*Esercizio 1*
Trascrivi alla lettera la parte della recensione del romanzo di Isabel Allende che va da "Fortunatamente il libro" fino a "esotici, quasi mistici." incluso.

══ Brano

La città delle bestie, Isabel Allende

Buongiorno a tutti! Inizio finalmente le recensioni partendo da "La città delle Bestie", di Isabel Allende.
Questo curioso libretto mi è capitato tra le mani quest'estate, giaceva sulla libreria di casa senza che io lo sapessi. Dell’autrice avevo letto solo un altro libro, “Il quaderno di Maya”, e dato che mi era piaciuto ho pensato di tentare anche con questo, senza sapere assolutamente nulla a riguardo.
Fortunatamente il libro mi ha stregata quasi subito grazie alla sua ambientazione esotica e ai personaggi più che particolari, prima tra tutte ‘nonna’ Kate, che nonna non si vuol far chiamare, una signora energica e dal carattere forte che lavora come giornalista per l’International Geographic. Solo dopo sono venuta a sapere, anche lì per caso, che il libro appartiene a una trilogia per ragazzi, che vede come protagonisti il solito duo di amici e si svolge in luoghi esotici, quasi mistici. 
E’ strano come a volte le informazioni piovano dal cielo senza che nessuno le cerchi: ho trovato il terzo libro, La foresta dei Pigmei, su una bancarella, e leggendone la trama ho capito che si trattava del continuo de La città delle bestie. Il secondo invece, il Regno del drago d’oro, l’ho scoperto un paio di mesi dopo in libreria, e solo allora ho ricollegato il tutto… questi libri mi hanno praticamente inseguita urlando “leggimi, leggimi”!


Ma prima di tutto, chi è Isabel Allende? Credo che chiunque ne abbia sentito parlare, ma spesso la pigrizia fa rimanere il nome solo un nome. Quante volte mi è capitato di dire “Ah si, l’autore X, quello che ha scritto tot e tot… si ma chi è? Dov’è nato? Cos’ha fatto nella sua vita? Boh!”

════
══ Dati da esaminare

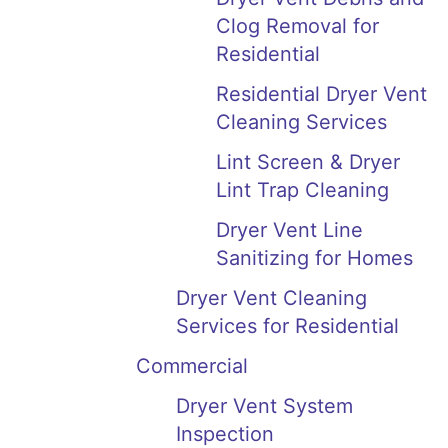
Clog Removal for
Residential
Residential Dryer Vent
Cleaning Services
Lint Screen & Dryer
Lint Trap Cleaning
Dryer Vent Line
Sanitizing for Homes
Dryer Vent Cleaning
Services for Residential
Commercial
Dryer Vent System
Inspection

════
══ Dati da esaminare

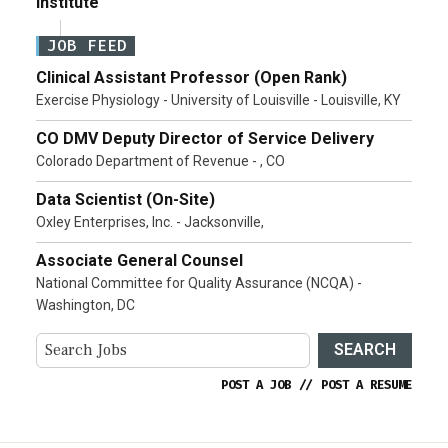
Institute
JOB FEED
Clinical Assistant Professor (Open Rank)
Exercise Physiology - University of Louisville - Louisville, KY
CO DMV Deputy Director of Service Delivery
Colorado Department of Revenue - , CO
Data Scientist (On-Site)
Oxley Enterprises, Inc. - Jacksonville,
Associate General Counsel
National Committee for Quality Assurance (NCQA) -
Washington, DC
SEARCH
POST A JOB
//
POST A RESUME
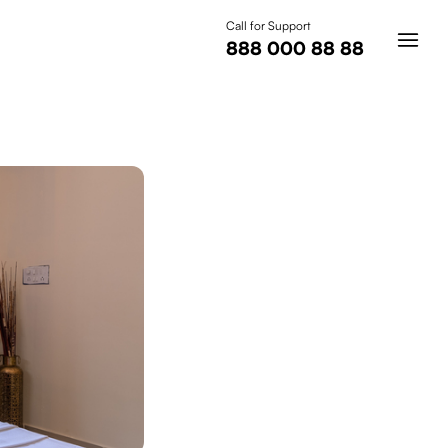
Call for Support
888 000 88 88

════

*Esercizio 2*
Conta in quante righe dei record compare la parola "Residential" e scrivi soltanto il numero.

*Risposta attesa 1*
Fortunatamente il libro mi ha stregata quasi subito grazie alla sua ambientazione esotica e ai personaggi più che particolari, prima tra tutte ‘nonna’ Kate, che nonna non si vuol far chiamare, una signora energica e dal carattere forte che lavora come giornalista per l’International Geographic. Solo dopo sono venuta a sapere, anche lì per caso, che il libro appartiene a una trilogia per ragazzi, che vede come protagonisti il solito duo di amici e si svolge in luoghi esotici, quasi mistici.

*Risposta attesa 2*
3